I think the people of Botswana and Zambia remind me very much of where I lived in suburban Warsaw before I immigrated to the United States back in 1993. That is the image that I still have of Poland and I am once more reminded of it here in rural Africa.

I had time to do a final Safari Game Viewing Drive early this morning but I felt as if I’d done enough and didn’t want to over-exhaust my stay here. I saw many great animals and besides that, I REALLY wanted to sleep in today. I got along very well with all of the staff at Chobe Safari Lodge and exhausted a great two hour conversation with one of the Game Rangers, Judith, on our Safari Viewing Boat Cruise last evening. The Safari Viewing Boat Cruise was great as we saw tons of elephants and hippos - one even charged the boat. They don’t kid around! My evening was spent with two of my passengers over drinks and dinner with some of the staff of Chobe Safari Lodge whom over the years, have become friends.

Compared to last week, this week is really all about ‘taking it easy’. I’m away from the big cities and way out in the countryside. The drive from Chobe Safari Lodge to Kazangula is about 20 minutes though rural areas where you see markets, people, sheep and wide open spaces. The ferry crossing takes about 20-minutes and the drive into Livingstone is approximately an hour – which drive I shared with two ladies from Sweden.

At the border in Zambia I was approached by two young men trying to sell me souvenirs. At first I really hesitated but then I realized that these people do not have jobs. We’re their sole means of support apart from whatever their families can cultivate. Thinking about it, I would actually avoid gift shops and buy from street vendors.
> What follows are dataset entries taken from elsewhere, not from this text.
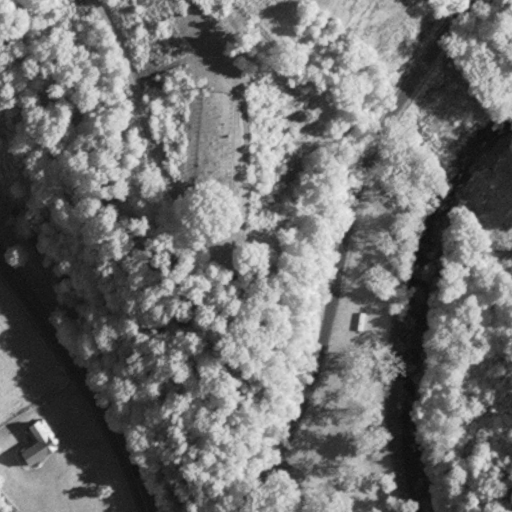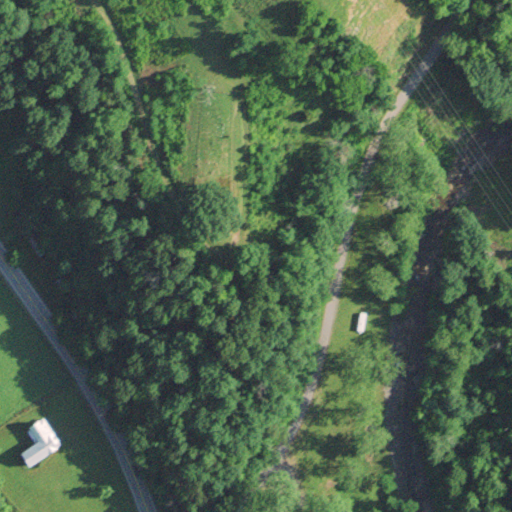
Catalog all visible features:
road: (348, 255)
road: (83, 379)
building: (370, 435)
building: (37, 443)
building: (36, 444)
building: (93, 471)
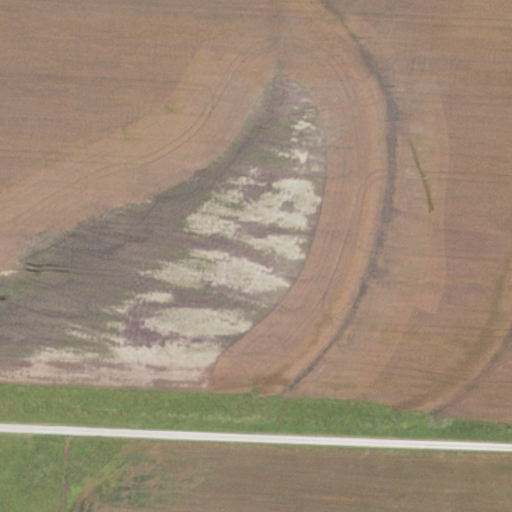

One can do a combination of both of course but I definitely know that when I return I’ll save all my money for the outdoor markets and street vendors.
I arrived at The Royal Livingstone, which shares the same compound on the banks of the Zambezi River with the Zambezi Sun this afternoon. I arrived ahead of time and so my room wasn’t ready to be occupied – I used the time to enjoy an onsite inspection of both properties with my host, Mwewa! It’s not that one is better than the other, they’re simply two totally different properties located within the Mosi-oa-Tunya National Park. A pathway connects both resort properties and then meanders to the Eastern Cataract of the Victoria Falls. The Zambezi sun is more African in décor and a little bit busier than the Royal Livingstone. The latter is a Colonial English-styled Property where you have your own butler and an unobstructed view of the Zambezi River.

Both properties being within a national park are home to resident zebras, monkeys, and crocodiles (in a small pond). Guests of both hotels have free unlimited access to the Victoria Falls. I just came back from my visit to the falls and they really are immense. I didn’t walk all the way along the path as you are sure to get soaking wet since the Zambezi River has been flooded. I think that perhaps going in the dry season, one might actually comprehend the vastness and size of the falls. During the wet season (which is just ending) the ravine is filled with smoke … that thunders.